━━━━━ AVAILABLE RECORDS ━━━━━

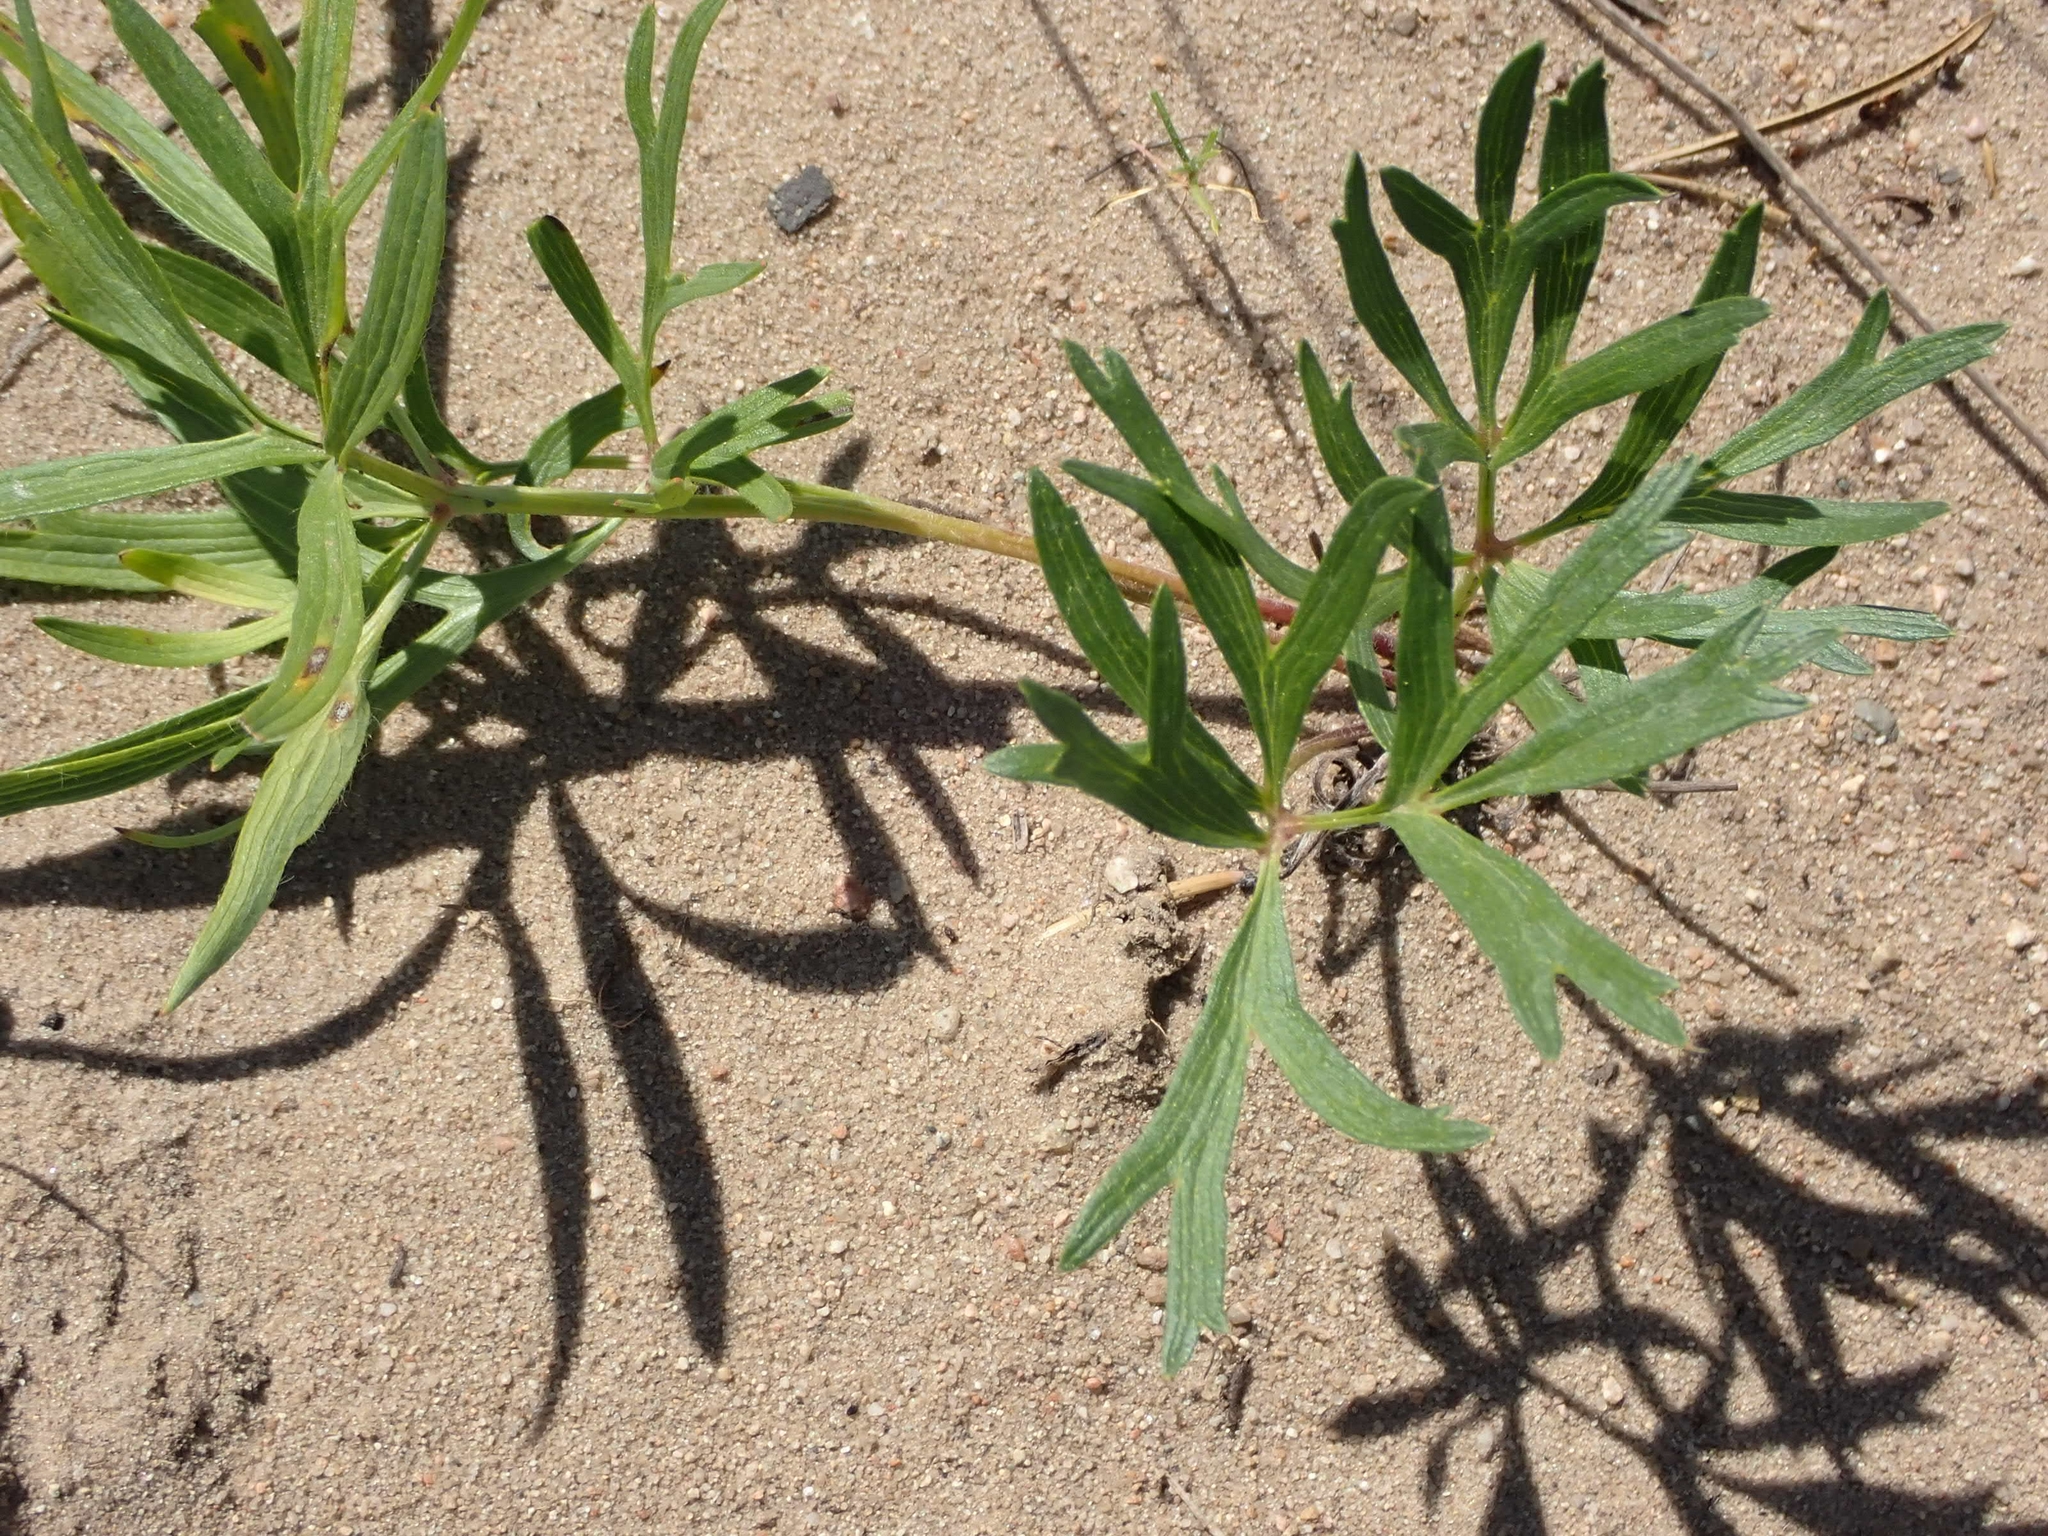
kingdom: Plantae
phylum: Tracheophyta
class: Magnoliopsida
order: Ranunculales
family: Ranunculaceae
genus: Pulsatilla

━━━━━
━━━━━ AVAILABLE RECORDS ━━━━━

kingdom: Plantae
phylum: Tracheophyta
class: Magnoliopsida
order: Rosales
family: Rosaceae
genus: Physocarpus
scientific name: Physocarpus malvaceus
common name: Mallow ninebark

━━━━━

### [WHAT YOU NEED TO DO]
Update the lines between the one holding "order: Rosales" and the one holding "common name: Mallow ninebark", inclusive, so that "common name" becomes "vernacular name" and nothing else changes. Return only those lines.

### [RESPONSE FOR THIS EXERCISE]
order: Rosales
family: Rosaceae
genus: Physocarpus
scientific name: Physocarpus malvaceus
vernacular name: Mallow ninebark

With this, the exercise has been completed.